Java(Dalvik) が管理するオブジェクトのメモリ測定には、
を使用します。こちらは Android Studio をインストールすれば一緒に入っています。
試してみた
Xamarin Profiler
Xamarin Android で、画面に2つのボタンを配置し、それぞれ次のような処理を行うコードを書きます。
[Activity(Label = "LeakSample", MainLauncher = true, Icon = "@mipmap/icon")]
public class MainActivity : Activity
{
System.IO.MemoryStream netStream = new System.IO.MemoryStream();
Java.IO.ByteArrayOutputStream javaStream = new Java.IO.ByteArrayOutputStream();
protected override void OnCreate(Bundle savedInstanceState)
{
base.OnCreate(savedInstanceState);
// Set our view from the "main" layout resource
SetContentView(Resource.Layout.Main);
FindViewById<Button>(Resource.Id.myButton1).Click += (_, __) =>
{
var size = 10 * 1024 * 1024;
netStream.Write(new byte[size], 0, size);
};
FindViewById<Button>(Resource.Id.myButton2).Click += (_, __) =>
{
var size = 10 * 1024 * 1024;
javaStream.Write(new byte[size]);
};
}
}
myButton1
を押したときには、 .NET のクラスである System.IO.MemoryStream
にデータ追加します。
myButton2
を押したときには、 Java のクラスである Java.IO.ByteArrayOutputStream
にデータ追加します。
こんなプログラムを Run > Start Profiling で起動してみます。
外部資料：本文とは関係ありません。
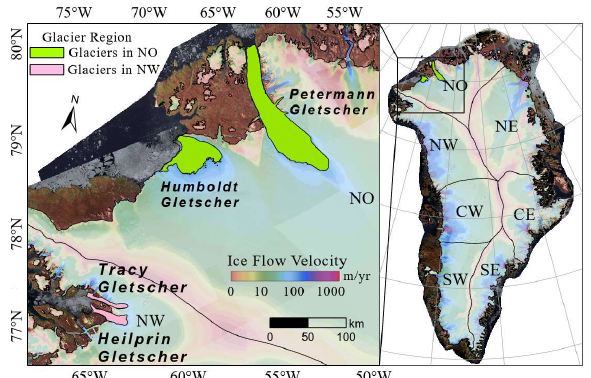
Figure 3 . The locations of the Humbolt glacier, Petermann glacier, Tracy glacier and Heilprin glacier. The background is a scale are better than those at image scale. Figure 7 shows Landsat Image Mosaic of Greenland (Chen et al., 2020). The ice flow velocity product displayed here is from MEaSUREs Multi- year Greenland Ice Sheet Velocity Mosaic, Version 1 (Joughin et al., 2016).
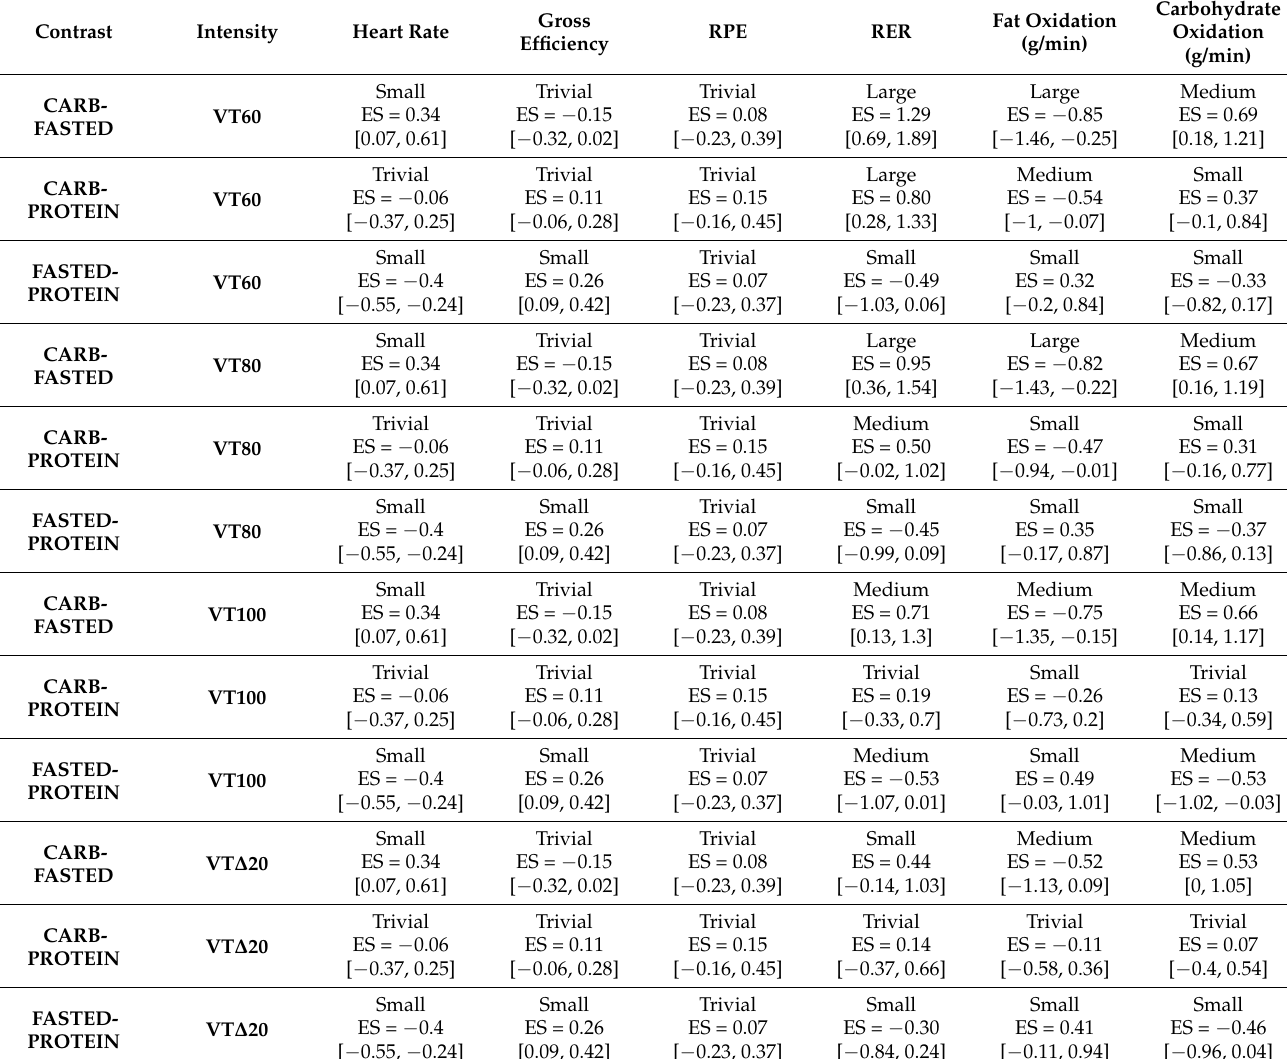
Table 1. Effect sizes [95% confidence intervals] for all contrasts during submaximal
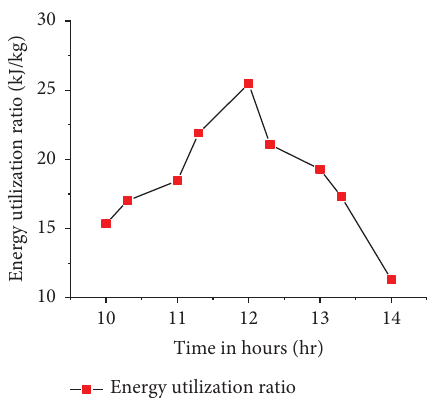
Figure 4: Variation of the energy utilization ratio with the dehydrating period.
アプリが起動する前に Xamarin Profiler が起動します。Choose target は既に起動したい Android アプリが設定されているので、「割り当て」を選択して「Next」します。
次の画面の「Enable automatic snapshots」をチェックすると自動的(一定間隔で)にメモリのスナップショットを記録しますがこれはお好みで。
「プリファイリングの開始」を押すとアプリが起動します。
Xamarin Profiler の上部にある カメラアイコン を押すと任意のタイミングでメモリ状態を記録できます。
myButton1
を数回押してから カメラアイコン を押してみましょう。
上図のように、追加した byte データが記録されています。
次に、myButton2
を数回押してから カメラアイコン を押してみましょう。
今度は Dalvik 管轄のオブジェクトへデータを追加したので Xamarin Profiler ではそのクラスは観測できません。(ワーキングセットは増えてるのでそれは観測できる?)
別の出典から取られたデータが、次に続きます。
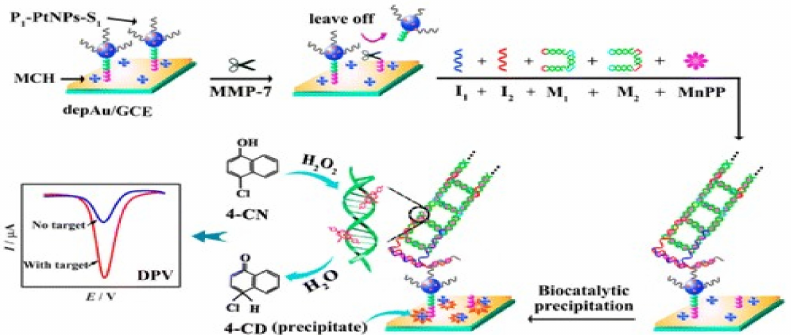
Figure 3. Schematic illustration of matrix metalloproteinases 7 (MMP-7) electrochemical biosensors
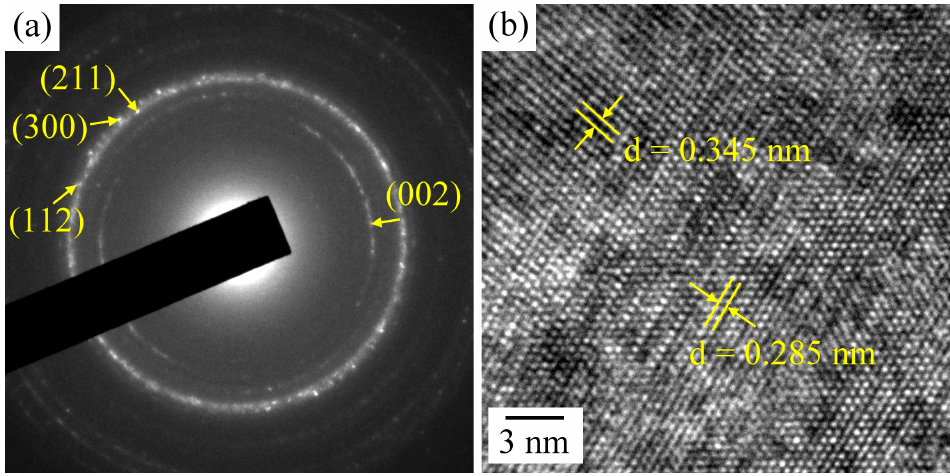
Figure 9. ( a ) SAED pattern taken from the middle area of the Ca–P layer (spot B in Figure 8a); ( b ) high-resolution TEM (HRTEM) image of the Ca–P layer.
Android Profiler with Xamarin.Android apps
Dalvik が管理している領域のプロファイリングは Android Profiler を使います。
Xamarin であっても「それは Android/Java API をラップしただけ」の実体はネイティブ Android アプリなので、Android SDK のツールは使えるのです。
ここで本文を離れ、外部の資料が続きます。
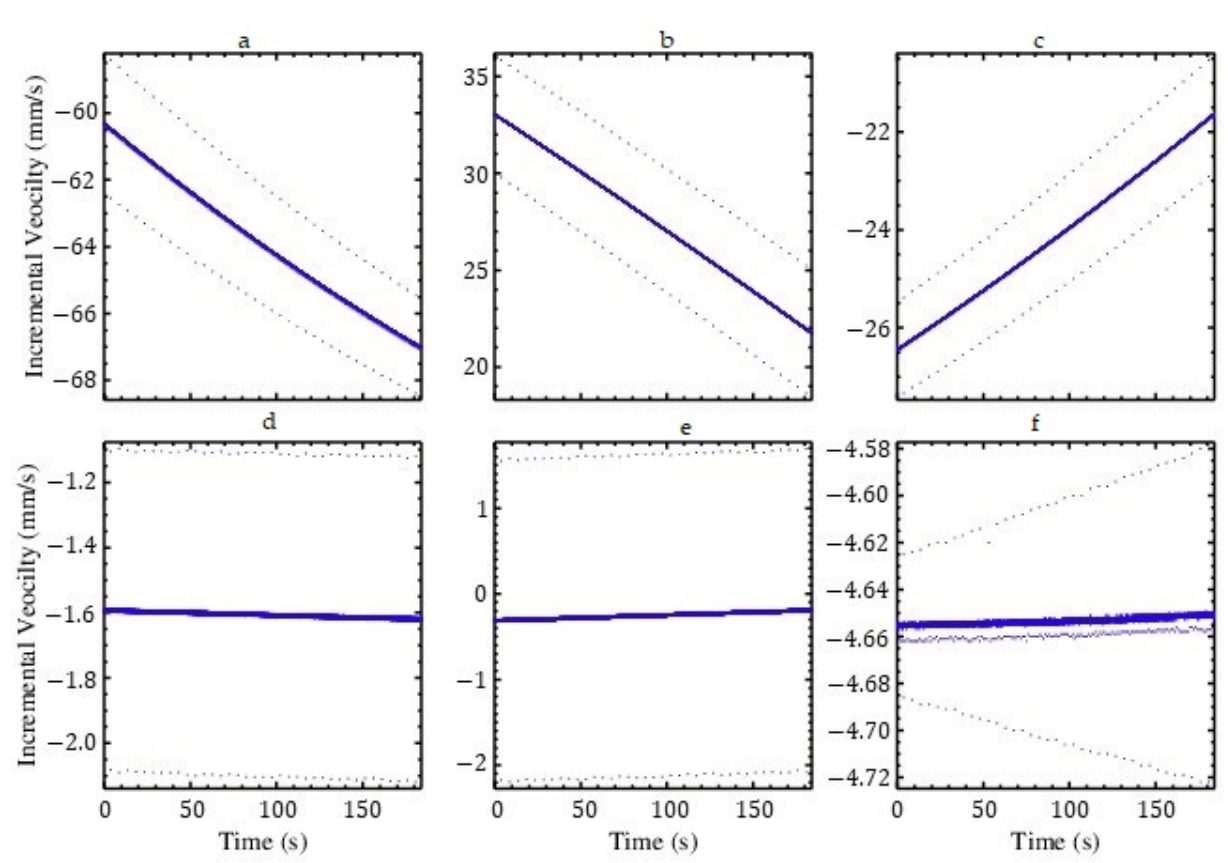
Figure 8. Incremental velocity vectors as a function of time for (a-c) COSMIC-2 and (d-f) GPS for the RO measurements at 00:21 Z on October 09, 2019.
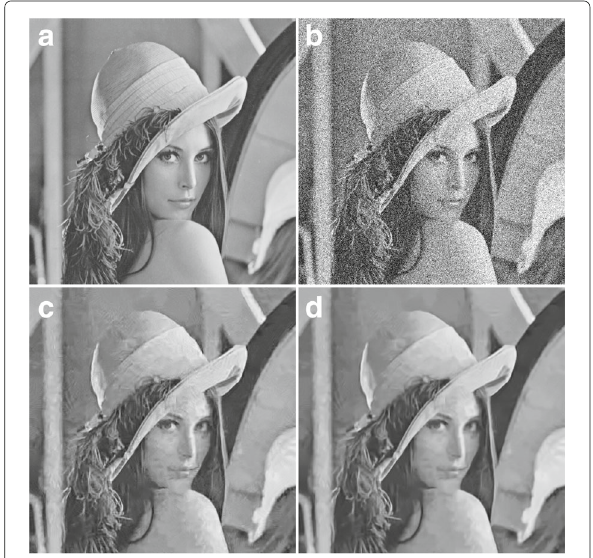
Fig. 5 Subjective assessment between the fast profile of BM3D and the proposed method. a Original image. b Noisy image at noise level σ = 50, PSNR = 14.60, and SSIM = 0.1163. c Output using the normal profile of BM3D, PSNR = 28.28 and SSIM = 0.7438. d Output using the proposed method, PSNR = 28.93 and SSIM =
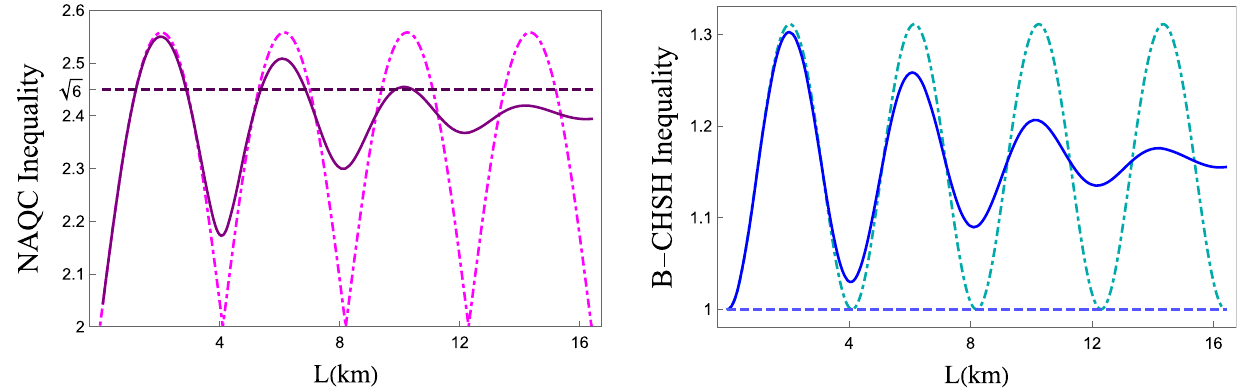
magenta and the lighter blue dashed horizontal lines are the bounds of the NAQC and Bell-CHSH inequalities, respectively. The solid and dot- × 10 − 3 eV 2 and dashed lines represent the plot for the wave packet approach and plane 0 . 11 waves approximation, respectively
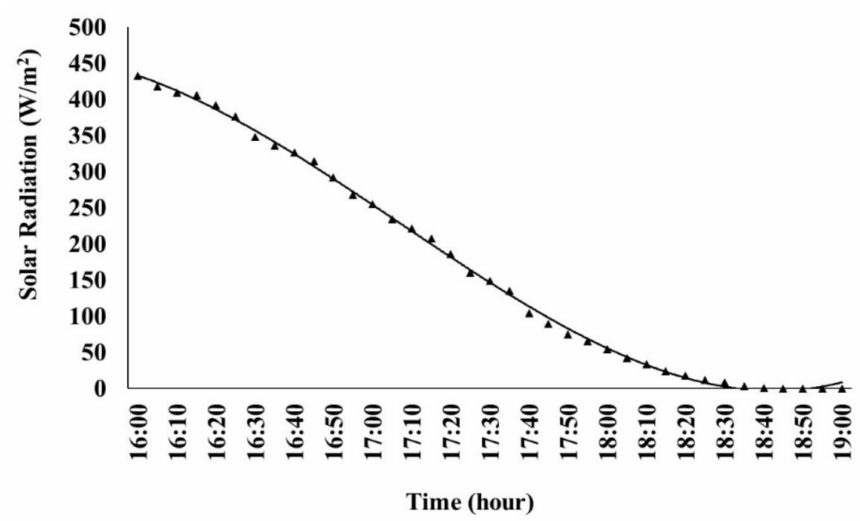
Figure 14. Variation of Solar Radiation with time on 9 April 2022.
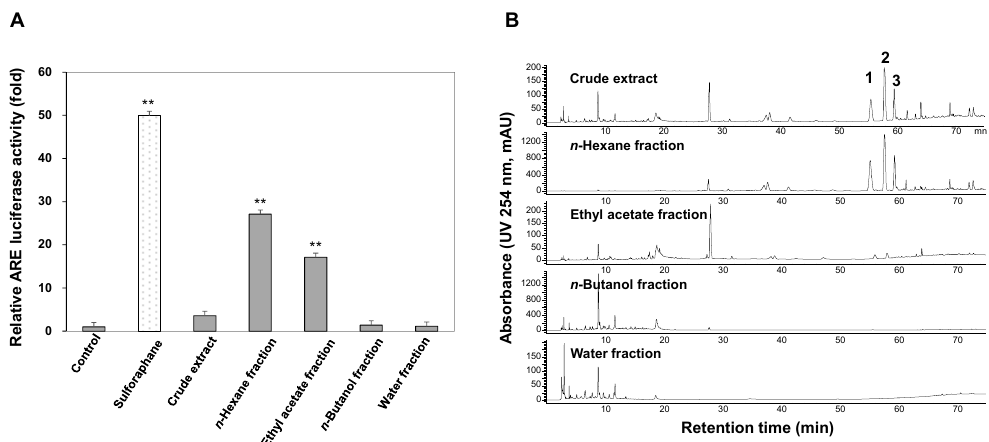
Figure 2. ARE luciferase activities in HepG2 cells ( A ) and HPLC chromatograms of the crude extract and its sub-fractions ( B ). The relative ARE luciferase activities were measured in the lysates of HepG2 cells that were stably transfected with pGL4.37 after exposure to 30 µg/mL of crude extract or sub-fractions for 12 h. Data are presented as means ± S.E. ( n = 5). ** p < 0.01 (compared with the vehicle-treated control).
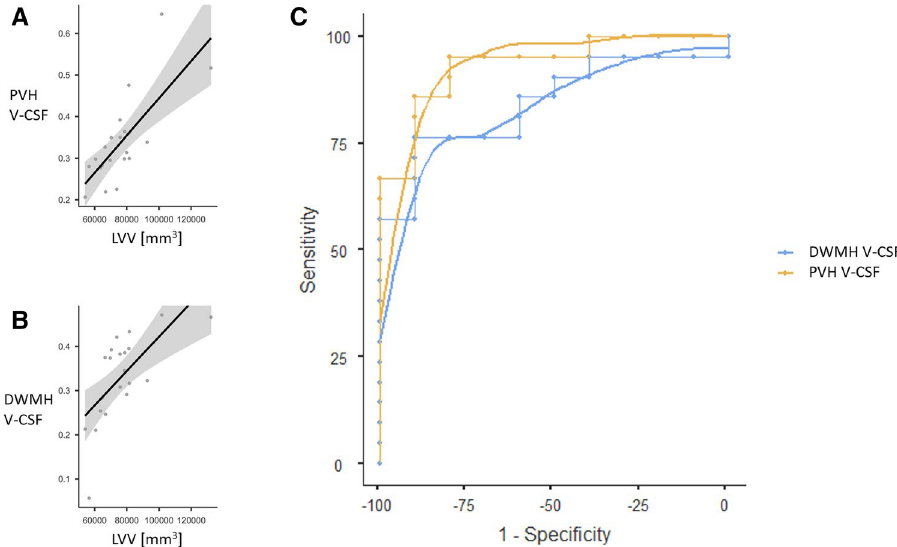
Figure 6. Scatterplots describing the associations between periventricular cap (PVH) V-CSF and lateral ventricular volume (LVV [mm 3 ]; ( A ); deep white matter hyperintensity (DWMH) and LVV ( B ) in 21 patients with presumed iNPH. Receiver operating characteristic (ROC; C ) of 21 patients with presumed iNPH and 10 controls showing high predictive value of both PVH V-CSF (AUC 0.933) and DWMH V-CSF (AUC 0.843) regarding iNPH defined by Radscale image criteria (Kockum et al. 40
Android Studio を起動して適当な Android Apps のプロジェクトを開くか作ります(これはダミーです)。
次に メニュー > View > Tool Windows > Profiler で下部に Profiler ペインが開きます。
SESSIONS の横の「+」を押して、対象の端末 > Other processes > 対象のアプリID を選択すると、プロファイリングが始まります。
この状態で、アプリの myButton2
を何度か押すと、下図のようになります。
ボタンを押すたびにメモリ使用量が増えているのが確認できます。
(実は myButton1
を押すと、最初の1回はメモリ使用量が増えます。".NET だけ" には留まらないなにか、があるのでしょうか、おそらく。)
まとめ
このように Xamarin(.NET)側のプロファイリングには Xamarin Profiler が、Java/Android API使用部のプロファイリングには Android Profiler がそれぞれ使用でき、同時利用あるいは併用することで、 Xamarin Android アプリの計測ができます。
これは Xamarin.Forms アプリでも同様です。その場合、Custom Renderer やライブラリの Android 依存な箇所の計測は Android Profiler に頼ることがでてくるでしょう。
また、Xamarin Profiler は Xamarin.iOS アプリの計測もできます。というか Xamarin Profiler の Look&Feel は Xcode - Instruments にとても似ていますね。
各種プロファイラ自体の使い方や機能については、私も全然把握できてないので、知見が溜まったらまた何か書きます。